Un siège de seigneurie

En 1354, Amédée VI inféode le fief des Allymes à l’un de ses trésoriers, Nicod François, un de ses nombreux créanciers qui doit toutefois débourser la somme de 2000 florins d’or pour en obtenir l’introge. Le comte se réserve le droit de reprendre le château en cas de besoin, ce qu’il fera en 1362-1364. Mais en réalité, l’ancienne forteresse voit son quotidien devenir paisible, siège d’une petite seigneurie rurale dont l’architecture semble prendre au fil du temps un caractère toujours plus résidentiel.

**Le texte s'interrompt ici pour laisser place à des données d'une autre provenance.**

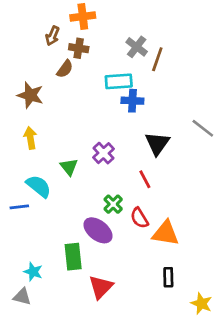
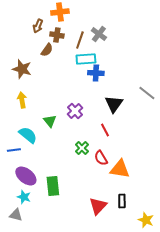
brown line: (157, 59) -> (80, 40), moved
purple ellipse: (98, 230) -> (26, 176), moved
red triangle: (101, 287) -> (98, 206), moved

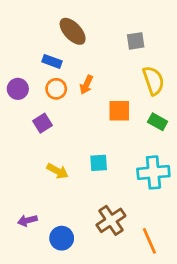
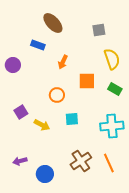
orange circle: (56, 89) -> (57, 95), moved
purple square: (42, 123) -> (21, 112), moved
orange line: (149, 241) -> (109, 163), moved

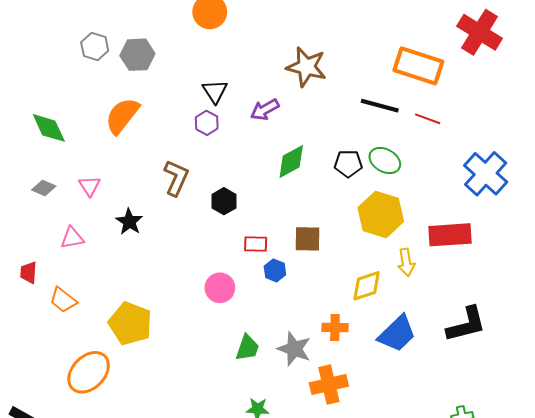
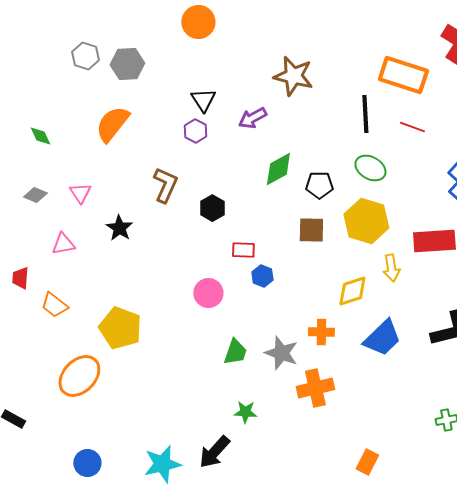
black line: (380, 106) -> (365, 114), turned 72
green diamond: (49, 128) -> (40, 136), size x0.6
black pentagon: (348, 164) -> (319, 185), moved
brown square: (307, 239) -> (311, 230), moved

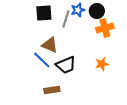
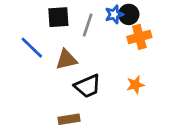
blue star: (78, 10) -> (114, 14), moved
brown triangle: (50, 45) -> (66, 60), turned -36
blue line: (42, 60) -> (32, 48), moved

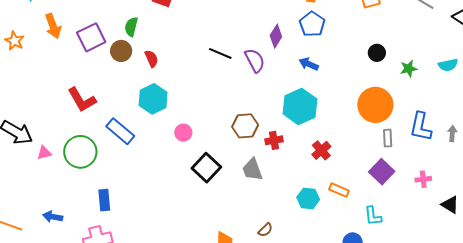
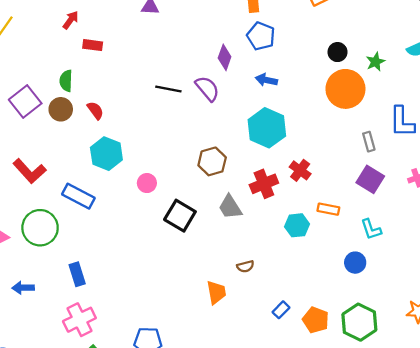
orange circle: (375, 105) -> (345, 89), moved
red cross: (274, 140) -> (264, 184), moved, size x1.4
blue arrow: (53, 217) -> (23, 288), moved
brown semicircle: (265, 230) -> (245, 266), moved, turned 42

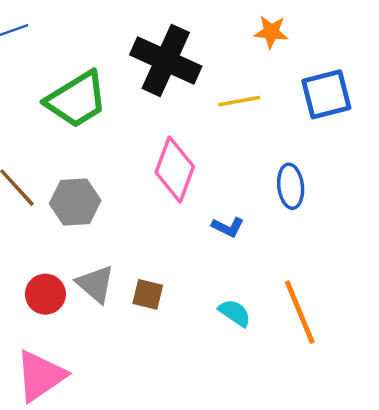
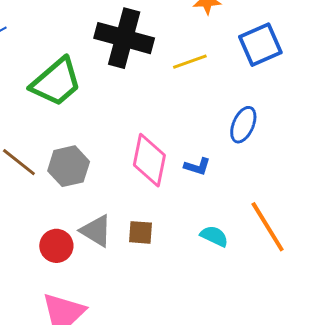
pink diamond: (175, 169) -> (149, 160), moved
blue ellipse: (291, 186) -> (243, 125), turned 39

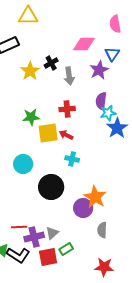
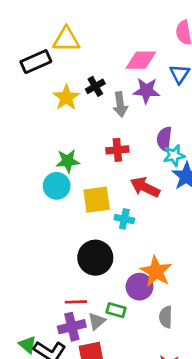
yellow triangle: (28, 16) -> (66, 39), moved
purple star: (99, 70) -> (146, 91), moved, turned 30
yellow square: (48, 133) -> (97, 200), moved
red arrow: (66, 135) -> (145, 187), moved, size x1.5
cyan circle: (23, 164) -> (57, 186), moved
red line: (19, 227) -> (76, 302), moved
green rectangle: (66, 249) -> (116, 310), moved, turned 48

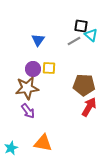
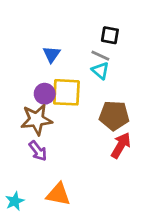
cyan triangle: (91, 35) -> (100, 71), moved
gray line: (74, 41) -> (100, 56), turned 56
yellow square: (49, 68) -> (66, 92), size x1.6

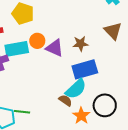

Nous n’avons pas d’archives sur les bâtiments construits et il ne reste rien du corps de logis qui a du être bâti alors.

En 1477, par mariage, Claudine François apporte la seigneurie des Allymes à son époux Humbert de Lucinge, issu d’une lignée plus importante. L’arrivée du bien dans cette famille puissante valut de nombreux soucis au bâtiment. Au siècle suivant, les rois de France annexent une première fois les terres savoyardes (1536-1559). Le seigneur des lieux, Charles de Lucinge, reste fidèle au duc de Savoie, échafaudant divers complots qui le forcent à fuir ses terres en 1557. Le sénat de Savoie, aux ordres du roi de France, décide de le punir en détruisant le château. Le duc de Savoie retrouve ses terres dès 1559, et le château ne semble pas avoir été complètement détruit. Des lettres du fils de Charles, René de Lucinge (1553-1624), attestent de destructions et de ses travaux de restauration effectués à la fin des années 1580. L’escalier à vis en bois du logis qui permet l’accès aux étages supérieurs en témoigne encore : une étude dendrochronologique a révélé que son fût central en chêne avait été coupé au printemps 1565. Les études archéologiques récentes menées parallèlement aux restaurations attestent cette chronologie pour la restauration du haut de la tour carrée dont la charpente date en partie de la fin du XVIe siècle.

René de Lucinge fut le seigneur des lieux le plus célèbre, laissant le nom de monsieur des Allymes à la postérité en signant le traité de Lyon (17janvier 1601) pour le duc de Savoie. Ce document fut signé entre les représentants du roi de France Henri IV et ceux du duc de Savoie Charles-Emmanuel Ier établissant la souveraineté du roi de France sur les terres de Bresse, Bugey, Valromey et Pays de Gex. René de Lucinge fut célèbre en son temps par ses écrits et réflexions historiques, comme par sa carrière diplomatique. Il connut la disgrâce, suite à la signature du traité de Lyon, et sa famille perdit le château quelques décennies après sa mort.

Entre le milieu du XVIIe siècle et le milieu du XIXe siècle, le château change de mains trois fois, passant à des propriétaires qui ne sont plus résidents (les familles Suduyraud, Estienne et Dujast) mais emploient des fermiers qui habitent dans un bâtiment qui est devenu un simple corps de ferme. En 1793, au plus fort de la période de destructions des clochers et des tours, il est question de raser ce qui est considéré comme un symbole de l’obscurantisme féodal, mais il n’en sera finalement rien.